The show, which was a re-working of an English television program called Til Death do us Part, seemed to be almost tailor made for audiences of the 1970’s. Archie and Edith shared their space with their daughter Gloria and her newlywed husband Michael “Meathead” Stivic. Like it’s English counterpart, each week would see the bigoted Archie get his come uppence. Usually with a helping hand from Edith.
Edith Bunker was much like her English counterpart, each week she had to put up with some sort of bigoted nonsense from husband Archie. She could hold her own corner when need be and we loved her for it. One of her biggest selling points was that she never “lorded” it over Archie when he was, always, wrong. There has never been another television character that we missed so much when their time was over. Those were the days of a more innocent view of the world and All in the Family and Edith, tried to help the world see how stupid bigotry is.
Like many, I grew up watching the Bunkers and I remember one episode were Edith got angry. It was a true measure of the acting skills of Ms Stapleton that I can still remember the depth of her anger nearly 35 years later.
The actress continued to work after the show finished, but before the All in the Family pulled that final curtain, she had received three Emmy’s for her work in the show and two Golden Globes.
Edith Bunker might have gone on to pastures new, but Jean Stapleton continued to practice her craft and to work steadily on stage, television and film until she died on Friday aged 90.
Ms Stapleton appeared in made-for-TV movies and feature films such as Klute, the comedy Cold Turkey and the Faerie Tale Theatre episode Cinderella as the fairy godmother and as the Giant’s Wife in Jack and the Beanstalk. She also had a recurring role on television’s Scarecrow and Mrs. King as a British spy.
In 1996, she played opposite John Travolta, portraying the eccentric rooming-house owner, Pansy Milbank in Nora Ephron’s hit Michael. Stapleton also appeared in the 1998 feature You’ve Got Mail as a close co-worker in whom Meg Ryan’s character confides. Stapleton appeared on the CBS television series Touched by an Angel as an angel named Emma.

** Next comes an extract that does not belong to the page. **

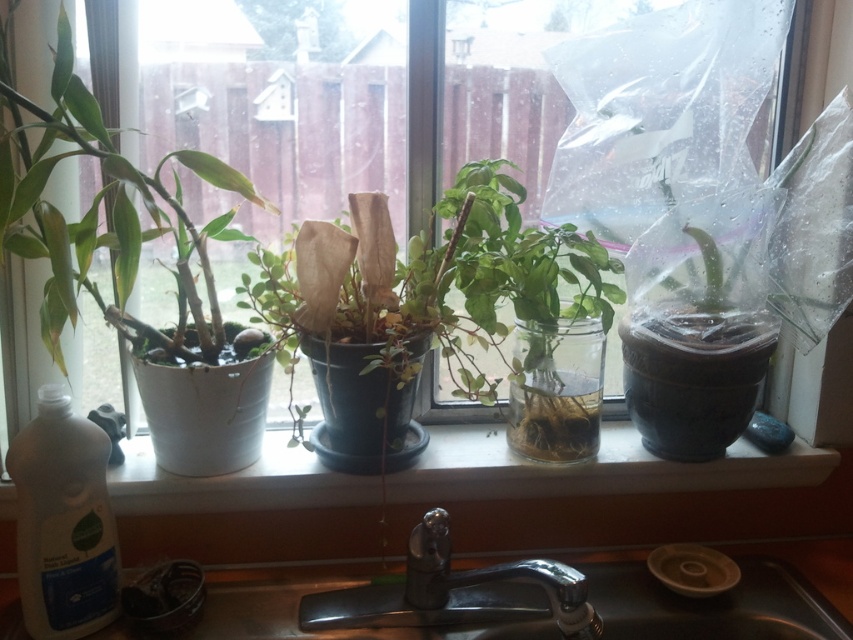
You are arranging plants on the windowsill and want to place the green matte plant at center to the right of the white glossy window sill at center. Is this possible given their current positions?

The green matte plant at center is currently positioned on the left side of the white glossy window sill at center. To move it to the right side would require rearranging them, so it is not possible in their current positions.

You are a gardener who needs to water the plants. You are standing in front of the windowsill and see the green matte plant at center and the metallic sink at lower center. Which object is closer to you?

The green matte plant at center is closer to you because it is further to the viewer than the metallic sink at lower center.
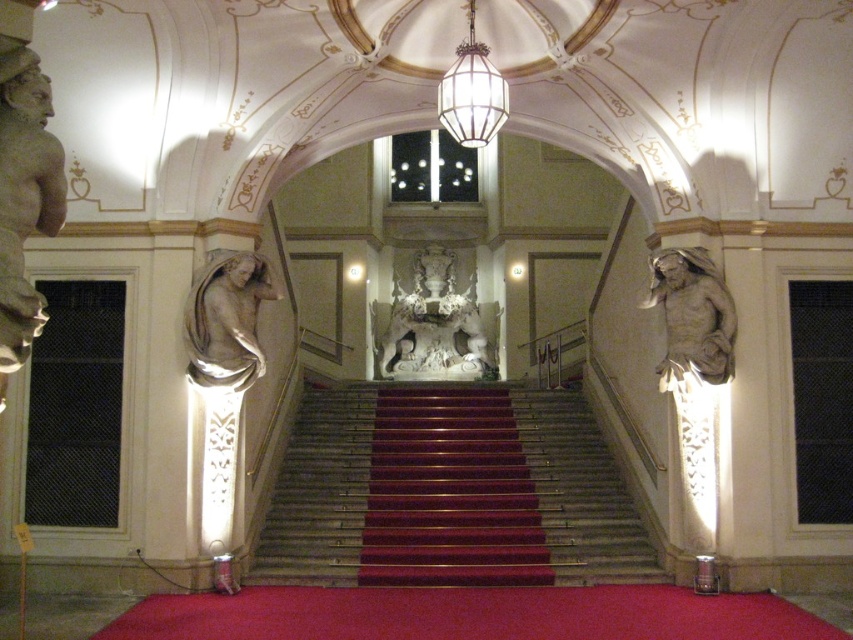
Question: Among these objects, which one is nearest to the camera?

On April 24, 2000 she appeared with her old on-screen husband Caroll O’Connor on the Donny and Marie Osmond talk show. It was just a little over a year before O’Connor’s death. Donny and Marie asked Jean to sing as Edith Bunker. A request she turned down, joking that, she only does that, “for Pay.”
Stapleton later told the Archive of American Television that she did not like to replicate in casual settings the voices and mannerisms of characters whom she had created, as she felt that it trivialised and detracted from the characters as originally created.
Jean Stapleton and her famous alter-ego Edith Bunker both passed from this world on Friday the 31st of May 2013 aged 90, Ms Stapleton is survived by her two children, John and Pamela.
It is with a sad heart that we say goodbye to the wonderfully talented woman who brought Edith Bunker to living breathing life. We will miss you both and just like the song says, “Those were the days.”